THE RECORDS:
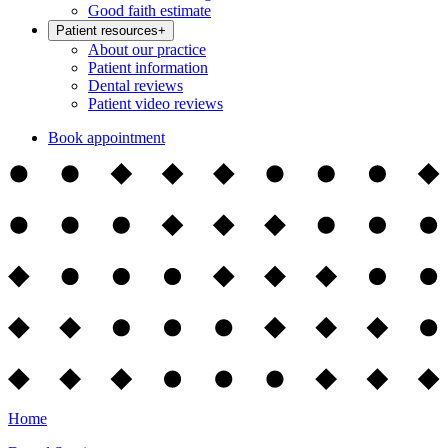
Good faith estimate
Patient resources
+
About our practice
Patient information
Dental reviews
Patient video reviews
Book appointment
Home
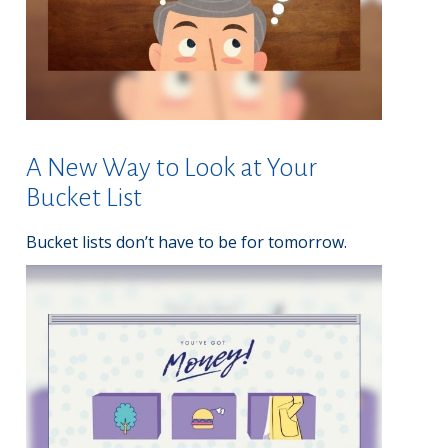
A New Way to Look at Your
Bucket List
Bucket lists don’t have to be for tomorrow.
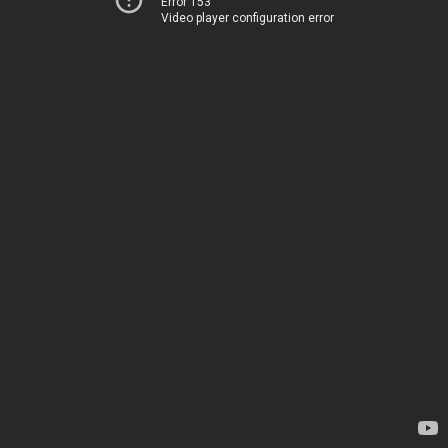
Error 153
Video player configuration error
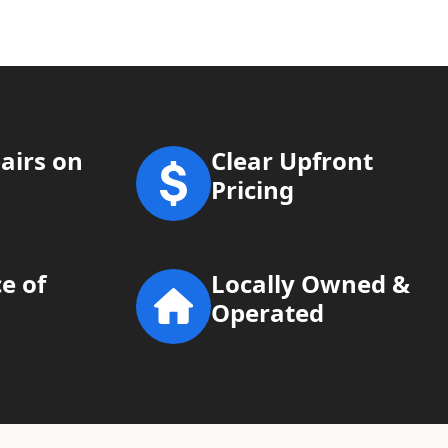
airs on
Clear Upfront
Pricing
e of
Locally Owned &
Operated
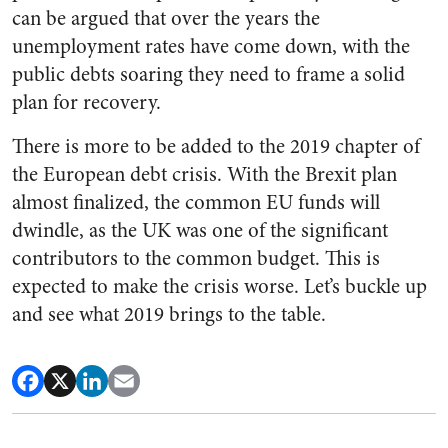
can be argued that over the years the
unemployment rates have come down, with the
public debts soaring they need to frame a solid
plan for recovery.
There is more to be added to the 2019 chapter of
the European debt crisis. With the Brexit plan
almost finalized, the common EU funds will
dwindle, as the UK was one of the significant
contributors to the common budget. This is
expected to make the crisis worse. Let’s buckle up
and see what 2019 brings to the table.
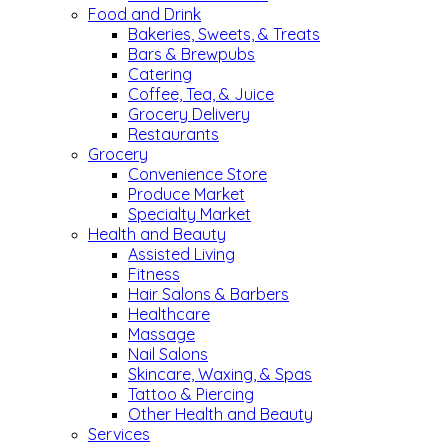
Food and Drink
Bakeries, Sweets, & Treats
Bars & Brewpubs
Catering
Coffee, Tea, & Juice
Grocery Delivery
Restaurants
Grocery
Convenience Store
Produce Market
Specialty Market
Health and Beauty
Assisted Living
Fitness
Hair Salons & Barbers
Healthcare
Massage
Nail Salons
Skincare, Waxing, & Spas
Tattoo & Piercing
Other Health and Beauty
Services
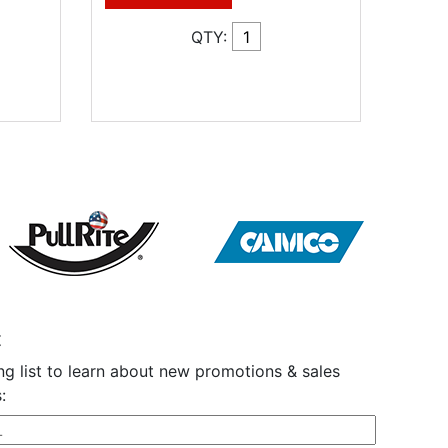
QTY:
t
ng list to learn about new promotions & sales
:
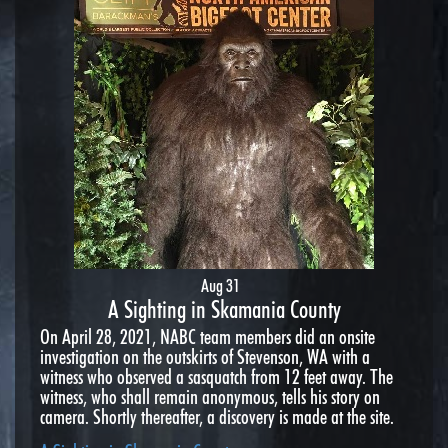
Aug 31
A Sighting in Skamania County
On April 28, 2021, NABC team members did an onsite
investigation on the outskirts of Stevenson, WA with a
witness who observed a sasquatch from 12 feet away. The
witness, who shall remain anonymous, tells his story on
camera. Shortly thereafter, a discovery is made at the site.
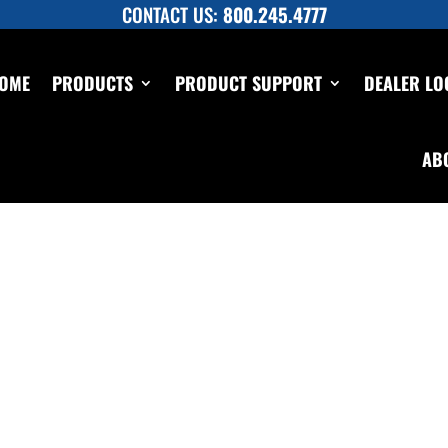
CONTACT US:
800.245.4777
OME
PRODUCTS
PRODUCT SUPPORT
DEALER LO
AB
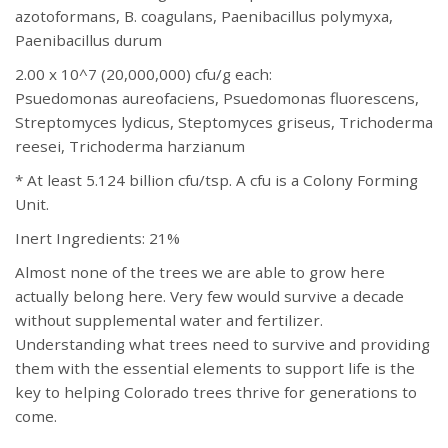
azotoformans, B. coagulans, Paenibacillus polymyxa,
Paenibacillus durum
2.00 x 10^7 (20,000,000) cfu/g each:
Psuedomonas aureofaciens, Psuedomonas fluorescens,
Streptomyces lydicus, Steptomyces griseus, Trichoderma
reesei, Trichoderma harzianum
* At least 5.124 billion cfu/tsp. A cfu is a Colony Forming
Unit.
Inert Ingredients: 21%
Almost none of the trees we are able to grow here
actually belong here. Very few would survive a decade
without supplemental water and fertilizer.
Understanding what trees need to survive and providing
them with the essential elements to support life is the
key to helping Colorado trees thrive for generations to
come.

==

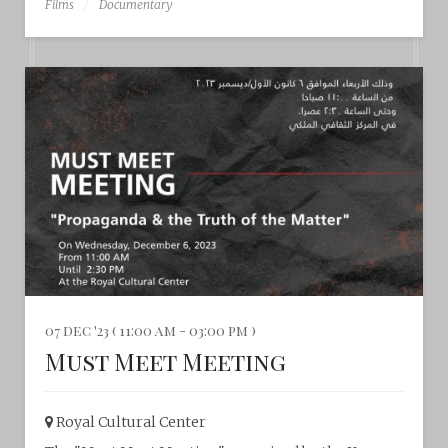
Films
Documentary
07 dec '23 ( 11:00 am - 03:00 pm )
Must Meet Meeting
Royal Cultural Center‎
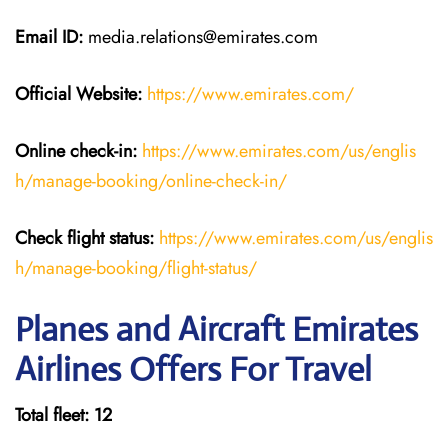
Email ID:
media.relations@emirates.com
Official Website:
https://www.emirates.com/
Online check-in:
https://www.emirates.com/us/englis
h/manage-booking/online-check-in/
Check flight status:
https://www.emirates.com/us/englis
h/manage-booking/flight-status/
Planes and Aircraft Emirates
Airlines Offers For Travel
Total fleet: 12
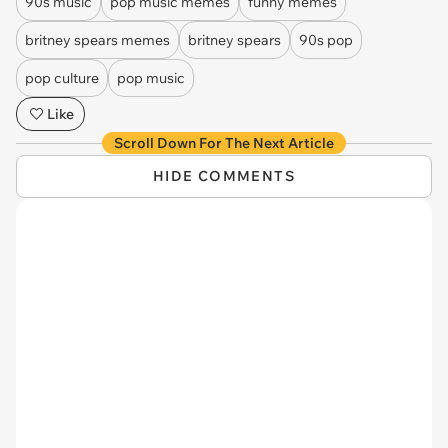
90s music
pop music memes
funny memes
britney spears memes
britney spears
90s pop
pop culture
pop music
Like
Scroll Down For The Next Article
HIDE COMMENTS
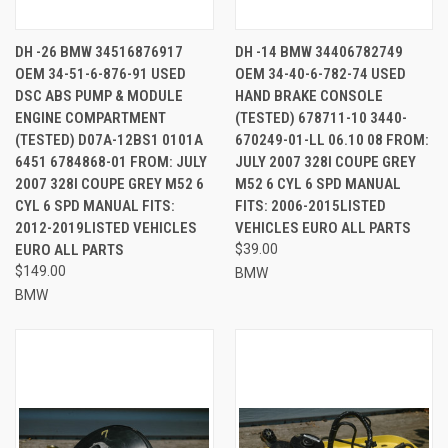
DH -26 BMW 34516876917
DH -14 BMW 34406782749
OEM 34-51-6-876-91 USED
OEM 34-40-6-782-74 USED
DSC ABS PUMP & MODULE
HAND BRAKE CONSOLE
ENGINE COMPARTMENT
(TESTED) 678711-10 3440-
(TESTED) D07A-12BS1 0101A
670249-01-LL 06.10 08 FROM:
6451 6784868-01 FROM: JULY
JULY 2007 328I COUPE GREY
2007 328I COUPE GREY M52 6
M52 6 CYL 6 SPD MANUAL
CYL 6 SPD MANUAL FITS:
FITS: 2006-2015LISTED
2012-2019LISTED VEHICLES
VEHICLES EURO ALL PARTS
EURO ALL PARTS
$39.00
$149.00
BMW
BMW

WHAT IS REQUIRED: Scan the material above for the string "britney", and copy every line where it is found.

EXERCISE RESULT:
britney spears memes
britney spears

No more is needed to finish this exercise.